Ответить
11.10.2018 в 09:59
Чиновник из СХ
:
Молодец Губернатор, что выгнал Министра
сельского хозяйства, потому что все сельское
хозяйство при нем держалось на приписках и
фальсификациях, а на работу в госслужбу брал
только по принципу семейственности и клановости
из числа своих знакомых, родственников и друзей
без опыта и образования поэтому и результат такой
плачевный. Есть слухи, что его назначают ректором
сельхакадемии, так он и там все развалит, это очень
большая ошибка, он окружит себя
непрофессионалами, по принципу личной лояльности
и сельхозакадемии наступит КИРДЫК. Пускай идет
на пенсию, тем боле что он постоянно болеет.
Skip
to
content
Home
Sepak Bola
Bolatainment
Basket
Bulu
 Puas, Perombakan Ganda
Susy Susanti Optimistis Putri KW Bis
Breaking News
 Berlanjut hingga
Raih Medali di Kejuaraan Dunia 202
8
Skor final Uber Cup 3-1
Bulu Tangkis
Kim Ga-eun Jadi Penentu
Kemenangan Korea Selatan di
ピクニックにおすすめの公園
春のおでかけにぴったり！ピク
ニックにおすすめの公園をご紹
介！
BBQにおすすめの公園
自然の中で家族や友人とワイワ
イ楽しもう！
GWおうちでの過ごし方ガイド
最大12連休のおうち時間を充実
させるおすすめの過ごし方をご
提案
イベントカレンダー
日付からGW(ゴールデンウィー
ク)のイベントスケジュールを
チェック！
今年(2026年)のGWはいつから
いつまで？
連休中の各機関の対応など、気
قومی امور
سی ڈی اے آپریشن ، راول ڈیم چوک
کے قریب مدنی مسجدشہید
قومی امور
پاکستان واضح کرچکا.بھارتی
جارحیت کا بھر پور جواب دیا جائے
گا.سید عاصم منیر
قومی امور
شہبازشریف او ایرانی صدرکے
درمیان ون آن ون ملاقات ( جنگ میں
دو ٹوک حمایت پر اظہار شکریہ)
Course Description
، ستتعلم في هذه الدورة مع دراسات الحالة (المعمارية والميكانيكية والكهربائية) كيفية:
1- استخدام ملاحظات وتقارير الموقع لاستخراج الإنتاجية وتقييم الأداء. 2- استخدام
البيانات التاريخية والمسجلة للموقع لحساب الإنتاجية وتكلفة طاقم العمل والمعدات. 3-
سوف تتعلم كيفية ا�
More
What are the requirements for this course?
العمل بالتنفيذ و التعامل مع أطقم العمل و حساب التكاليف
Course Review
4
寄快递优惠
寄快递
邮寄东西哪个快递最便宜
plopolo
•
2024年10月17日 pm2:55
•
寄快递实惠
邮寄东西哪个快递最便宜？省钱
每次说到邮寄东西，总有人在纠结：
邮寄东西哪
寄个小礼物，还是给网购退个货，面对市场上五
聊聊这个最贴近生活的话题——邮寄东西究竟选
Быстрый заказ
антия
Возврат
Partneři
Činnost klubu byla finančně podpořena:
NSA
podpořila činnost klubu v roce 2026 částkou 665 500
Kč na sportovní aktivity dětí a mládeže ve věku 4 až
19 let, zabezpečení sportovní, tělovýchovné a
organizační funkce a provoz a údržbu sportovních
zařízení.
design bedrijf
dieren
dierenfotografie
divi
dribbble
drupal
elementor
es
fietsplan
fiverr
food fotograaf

> _TASK TO COMPLETE_: Update the lines from the start of the material through the line containing "Kim Ga-eun Jadi Penentu", inclusive, by changing "Bulu Tangkis" to "Badminton". Leave everything else as it is.

> _EXERCISE OUTPUT_:
Ответить
11.10.2018 в 09:59
Чиновник из СХ
:
Молодец Губернатор, что выгнал Министра
сельского хозяйства, потому что все сельское
хозяйство при нем держалось на приписках и
фальсификациях, а на работу в госслужбу брал
только по принципу семейственности и клановости
из числа своих знакомых, родственников и друзей
без опыта и образования поэтому и результат такой
плачевный. Есть слухи, что его назначают ректором
сельхакадемии, так он и там все развалит, это очень
большая ошибка, он окружит себя
непрофессионалами, по принципу личной лояльности
и сельхозакадемии наступит КИРДЫК. Пускай идет
на пенсию, тем боле что он постоянно болеет.
Skip
to
content
Home
Sepak Bola
Bolatainment
Basket
Bulu
 Puas, Perombakan Ganda
Susy Susanti Optimistis Putri KW Bis
Breaking News
 Berlanjut hingga
Raih Medali di Kejuaraan Dunia 202
8
Skor final Uber Cup 3-1
Badminton
Kim Ga-eun Jadi Penentu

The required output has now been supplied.